Minister Heydon said about farm safety in Budget 2023, “I have strengthened the Department’s research fund to €20m ahead of a significant call for new projects next year. This will ensure a steady pipeline of climate solutions for the sector in the coming years, giving us time to implement the science and technology that is available to us.”
Research and Innovation are identified as a key pillar in Food Vision 2030. Delivering solutions through research will be a central part in ensuring a competitive, sustainable and strong industry. Minister Heydon pointed to the important role Department funded research has played to date.
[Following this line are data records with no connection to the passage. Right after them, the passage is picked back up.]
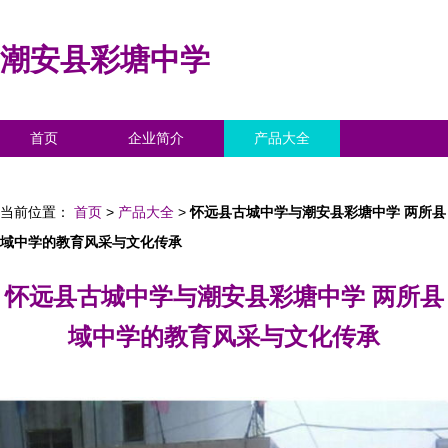
潮安县彩塘中学
首页
企业简介
产品大全
联系我们
企业信息
访客留言
当前位置：
首页
>
产品大全
>
怀远县古城中学与潮安县彩塘中学 两所县
域中学的教育风采与文化传承
怀远县古城中学与潮安县彩塘中学 两所县
域中学的教育风采与文化传承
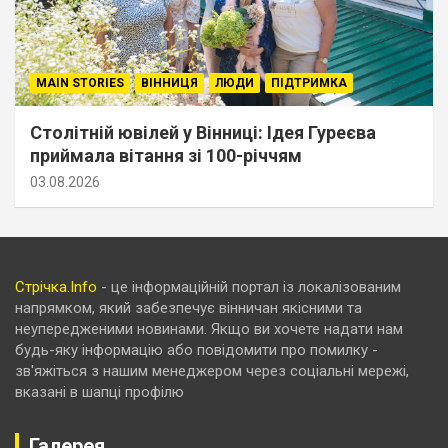
MAIN STORIES
ВІННИЦЯ
ЛЮДИ
ПІДТРИМКА
Столітній ювілей у Вінниці: Ідея Гуреєва
приймала вітання зі 100-річчям
03.08.2026
Стрічка.Info
- це інформаційній портал із локалізованим
напрямком, який забезпечує вінничан якісними та
неупередженими новинами. Якщо ви хочете надати нам
будь-яку інформацію або повідомити про помилку -
зв'яжіться з нашим менеджером через соціальні мережі,
вказані в шапці профілю
Галерея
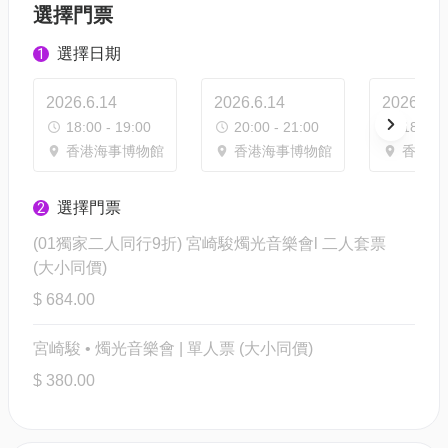
選擇門票
選擇日期
1
2026.6.14
2026.6.14
2026.7.2
18:00 - 19:00
20:00 - 21:00
18:00 -
香港海事博物館
香港海事博物館
香港海
選擇門票
2
(01獨家二人同行9折) 宮崎駿燭光音樂會l 二人套票
(大小同價)
$ 684.00
宮崎駿 • 燭光音樂會 | 單人票 (大小同價)
$ 380.00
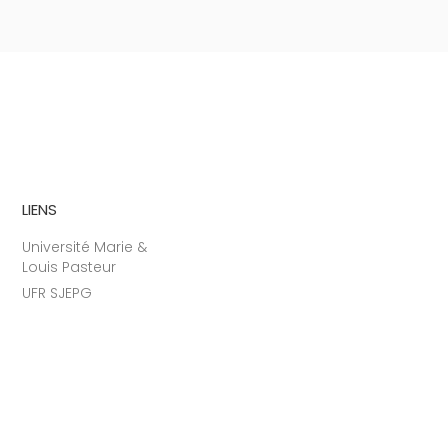
LIENS
Université Marie &
Louis Pasteur
UFR SJEPG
“As an example of this, in 2016, we funded the RumenPredict project. Teagasc and other collaborators were able to identify traits in beef cattle that allow for the selection of low methane emitting cattle without impacting animal productivity and therefore farm profitability. We are now in a position to incorporate this metric into our national breeding strategies. Building on that, in our 2019 Call we funded METH-ABATE which is right now testing novel feed additives and validating their ability to reduce methane emissions from our pasture-based system.”
“This demonstrates the research pipeline in action and accelerating our investment in research will help us reach sectoral emission targets. The projects we fund next year will deliver further solutions in the second half of this decade.”
The Department’s dedicated farm safety budget will also be increased to €2.5m next year.
Stressing the importance of the fund, Minister Heydon said, “unfortunately, 10 people have lost their lives in fatal farm incidents this year. That is 10 too many – 10 farms, families, and communities left devastated. We know farm safety is inextricably linked to farmer health and wellbeing. That is why I plan to extend the On Feirm Ground initiative from farms advisors to other professionals working with farmers next year.”
“I also want to prioritise getting more physical safety infrastructure onto farms. Next year there will be a €90m budget for TAMS. I have sought a 60% grant rate for farm safety investments which will be subject to EU approval. Recent figures from Teagasc shows there are over 4,500 non-fatal incidents on farms every year. Over half these incidents involve livestock and I want to make it more feasible for farmers to invest in better animal handling units and calving pens.”
To assist farmers in making best use of the higher grant rate, work will be undertaken to create a resource for farmers on best design practice for animal handling units and calving pens. There will also be additional funding through the European Innovation Partnership Scheme (EIPs) to support locally led farm safety projects.